Review: Handle With Care
Grandma’s body is missing and has to be found in 24 hours so her granddaughter can ship it back to Israel for a proper Jewish burial. And it’s Christmas Eve. And the story here is presented in both English and Hebrew dialogue.
B Street Theatre’s Handle With Care, by playwright Jason Odell Williams, sounds like an improbable holiday mashup because it is. This light romantic comedy is filled with irrational coincidences, improbable plot lines and unlikely love connections. But in the end, Handle With Care works because it gives us less schmaltz and more heart.
And most of the heart comes from the four-member cast—a versatile Stephanie Altholz as the cynical, vulnerable granddaughter Ayelet, Eve Sigall as the well-intentioned grandmother Edna, Tyler Pierce as lonely mensch translator Josh, and Jason Kuykendall as the bumbling delivery driver Terrance.
The story takes place in a Virginia hotel room where Terrance is trying to explain to Ayelet that he’s lost her grandma’s body while trying to deliver it to the airport. Because Israeli visitor Ayelet only speaks Hebrew, Terrance calls in his childhood buddy Josh who “speaks Jewish” to translate.

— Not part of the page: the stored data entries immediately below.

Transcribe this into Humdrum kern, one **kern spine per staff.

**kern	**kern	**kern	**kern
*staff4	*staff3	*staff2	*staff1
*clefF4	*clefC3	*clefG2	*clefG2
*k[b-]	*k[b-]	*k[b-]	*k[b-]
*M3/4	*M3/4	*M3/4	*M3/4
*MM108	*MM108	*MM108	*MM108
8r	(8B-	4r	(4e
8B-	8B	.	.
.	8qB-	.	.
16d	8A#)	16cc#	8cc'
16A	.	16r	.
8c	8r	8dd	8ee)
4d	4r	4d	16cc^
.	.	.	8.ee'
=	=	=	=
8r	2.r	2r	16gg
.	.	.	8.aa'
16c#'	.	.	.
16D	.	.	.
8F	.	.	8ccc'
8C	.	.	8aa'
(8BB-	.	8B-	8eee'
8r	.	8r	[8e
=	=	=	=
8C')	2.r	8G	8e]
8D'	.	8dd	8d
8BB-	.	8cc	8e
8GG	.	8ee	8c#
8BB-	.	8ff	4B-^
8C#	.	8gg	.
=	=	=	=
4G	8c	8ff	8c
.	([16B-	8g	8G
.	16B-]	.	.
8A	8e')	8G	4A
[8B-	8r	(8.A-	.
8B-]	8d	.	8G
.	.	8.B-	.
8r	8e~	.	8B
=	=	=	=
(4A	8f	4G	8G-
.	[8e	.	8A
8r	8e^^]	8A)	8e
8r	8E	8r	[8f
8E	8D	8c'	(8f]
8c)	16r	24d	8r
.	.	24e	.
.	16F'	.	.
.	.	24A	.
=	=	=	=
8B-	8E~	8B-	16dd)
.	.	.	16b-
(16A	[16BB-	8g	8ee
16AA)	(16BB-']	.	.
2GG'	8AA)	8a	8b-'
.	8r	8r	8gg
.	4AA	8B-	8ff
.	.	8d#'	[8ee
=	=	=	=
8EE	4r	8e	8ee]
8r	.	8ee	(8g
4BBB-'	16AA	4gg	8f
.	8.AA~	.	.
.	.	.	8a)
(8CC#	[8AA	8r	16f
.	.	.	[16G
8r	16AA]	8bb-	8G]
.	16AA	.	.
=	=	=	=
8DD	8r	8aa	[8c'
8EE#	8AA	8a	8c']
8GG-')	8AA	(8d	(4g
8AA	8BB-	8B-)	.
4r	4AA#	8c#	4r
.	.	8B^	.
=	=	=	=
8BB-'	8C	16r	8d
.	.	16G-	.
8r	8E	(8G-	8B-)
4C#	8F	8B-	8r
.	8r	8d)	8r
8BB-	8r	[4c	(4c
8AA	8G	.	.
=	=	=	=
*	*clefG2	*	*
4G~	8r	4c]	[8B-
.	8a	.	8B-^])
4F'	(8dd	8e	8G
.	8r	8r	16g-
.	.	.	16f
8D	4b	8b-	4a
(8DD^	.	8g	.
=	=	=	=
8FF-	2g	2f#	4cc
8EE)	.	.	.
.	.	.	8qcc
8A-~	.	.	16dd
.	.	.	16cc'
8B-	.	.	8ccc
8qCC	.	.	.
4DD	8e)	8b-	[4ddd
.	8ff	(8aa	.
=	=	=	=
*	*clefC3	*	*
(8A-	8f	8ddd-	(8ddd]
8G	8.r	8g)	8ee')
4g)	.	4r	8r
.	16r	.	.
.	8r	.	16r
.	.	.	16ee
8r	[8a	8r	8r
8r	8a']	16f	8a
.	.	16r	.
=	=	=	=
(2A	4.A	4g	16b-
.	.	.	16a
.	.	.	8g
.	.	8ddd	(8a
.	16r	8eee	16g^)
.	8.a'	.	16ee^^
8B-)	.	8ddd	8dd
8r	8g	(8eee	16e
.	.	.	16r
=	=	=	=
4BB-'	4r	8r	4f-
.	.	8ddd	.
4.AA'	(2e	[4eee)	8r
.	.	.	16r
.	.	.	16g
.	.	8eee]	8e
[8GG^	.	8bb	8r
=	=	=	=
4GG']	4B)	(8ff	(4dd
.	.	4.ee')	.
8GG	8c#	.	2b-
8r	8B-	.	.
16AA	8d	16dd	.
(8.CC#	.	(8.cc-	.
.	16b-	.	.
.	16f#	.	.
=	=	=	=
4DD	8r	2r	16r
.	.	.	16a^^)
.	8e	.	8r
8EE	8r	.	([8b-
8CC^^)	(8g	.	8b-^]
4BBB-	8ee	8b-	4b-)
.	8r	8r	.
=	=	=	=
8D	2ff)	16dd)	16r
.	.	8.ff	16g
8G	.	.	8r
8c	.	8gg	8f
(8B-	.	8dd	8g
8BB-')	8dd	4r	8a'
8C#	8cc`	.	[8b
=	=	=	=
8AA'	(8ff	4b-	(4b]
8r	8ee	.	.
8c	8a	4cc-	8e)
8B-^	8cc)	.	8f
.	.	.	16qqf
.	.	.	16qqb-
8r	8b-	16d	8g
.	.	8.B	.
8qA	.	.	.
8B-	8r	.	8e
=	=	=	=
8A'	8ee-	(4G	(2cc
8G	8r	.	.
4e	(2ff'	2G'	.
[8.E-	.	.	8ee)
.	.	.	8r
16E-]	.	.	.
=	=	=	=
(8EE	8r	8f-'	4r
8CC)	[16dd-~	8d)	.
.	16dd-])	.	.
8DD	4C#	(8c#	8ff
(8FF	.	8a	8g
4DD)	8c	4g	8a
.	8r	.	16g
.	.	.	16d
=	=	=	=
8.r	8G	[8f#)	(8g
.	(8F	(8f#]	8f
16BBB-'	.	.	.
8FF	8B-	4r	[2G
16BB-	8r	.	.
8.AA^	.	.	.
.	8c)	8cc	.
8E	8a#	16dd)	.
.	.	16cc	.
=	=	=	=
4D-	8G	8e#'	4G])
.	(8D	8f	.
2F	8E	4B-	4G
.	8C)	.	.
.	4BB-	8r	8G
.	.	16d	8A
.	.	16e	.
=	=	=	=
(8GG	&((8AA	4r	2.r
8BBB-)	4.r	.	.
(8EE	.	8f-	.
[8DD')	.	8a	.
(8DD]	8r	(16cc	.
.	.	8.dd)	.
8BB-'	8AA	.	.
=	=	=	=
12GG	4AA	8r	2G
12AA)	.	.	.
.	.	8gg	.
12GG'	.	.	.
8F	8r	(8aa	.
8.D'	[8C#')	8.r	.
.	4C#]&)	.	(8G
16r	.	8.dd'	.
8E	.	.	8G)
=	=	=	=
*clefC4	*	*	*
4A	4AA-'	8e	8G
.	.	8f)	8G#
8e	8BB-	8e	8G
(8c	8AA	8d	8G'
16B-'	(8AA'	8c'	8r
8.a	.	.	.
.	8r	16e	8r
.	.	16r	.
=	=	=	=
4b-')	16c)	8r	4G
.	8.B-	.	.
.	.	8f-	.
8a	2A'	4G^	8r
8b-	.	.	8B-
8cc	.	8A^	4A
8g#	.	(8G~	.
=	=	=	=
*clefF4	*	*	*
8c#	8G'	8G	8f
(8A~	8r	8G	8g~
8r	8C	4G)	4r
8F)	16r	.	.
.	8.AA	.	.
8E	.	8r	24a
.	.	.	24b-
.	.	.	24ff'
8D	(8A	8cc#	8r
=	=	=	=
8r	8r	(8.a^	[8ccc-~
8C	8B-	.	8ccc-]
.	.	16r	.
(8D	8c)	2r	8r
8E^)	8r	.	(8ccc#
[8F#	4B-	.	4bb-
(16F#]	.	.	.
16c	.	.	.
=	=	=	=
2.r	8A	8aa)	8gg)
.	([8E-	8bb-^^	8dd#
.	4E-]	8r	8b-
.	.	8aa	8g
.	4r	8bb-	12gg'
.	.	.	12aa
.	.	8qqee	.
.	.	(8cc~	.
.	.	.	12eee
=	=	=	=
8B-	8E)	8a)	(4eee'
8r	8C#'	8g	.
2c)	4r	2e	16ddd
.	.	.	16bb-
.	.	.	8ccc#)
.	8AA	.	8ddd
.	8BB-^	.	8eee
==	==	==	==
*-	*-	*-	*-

Turns out Josh only knows very limited Hebrew from his bar mitzvah days, but is willing to help.
We get the grandmother-granddaughter back stories through flashback scenes. And though granddaughter and her grandma only speak Hebrew, the scenes are delivered in English, and though a bit confusing at first, it all works.
Added charm arrives via the set changers in hotel uniforms who choreograph the rearranging of props between scenes of this sweet holiday love story.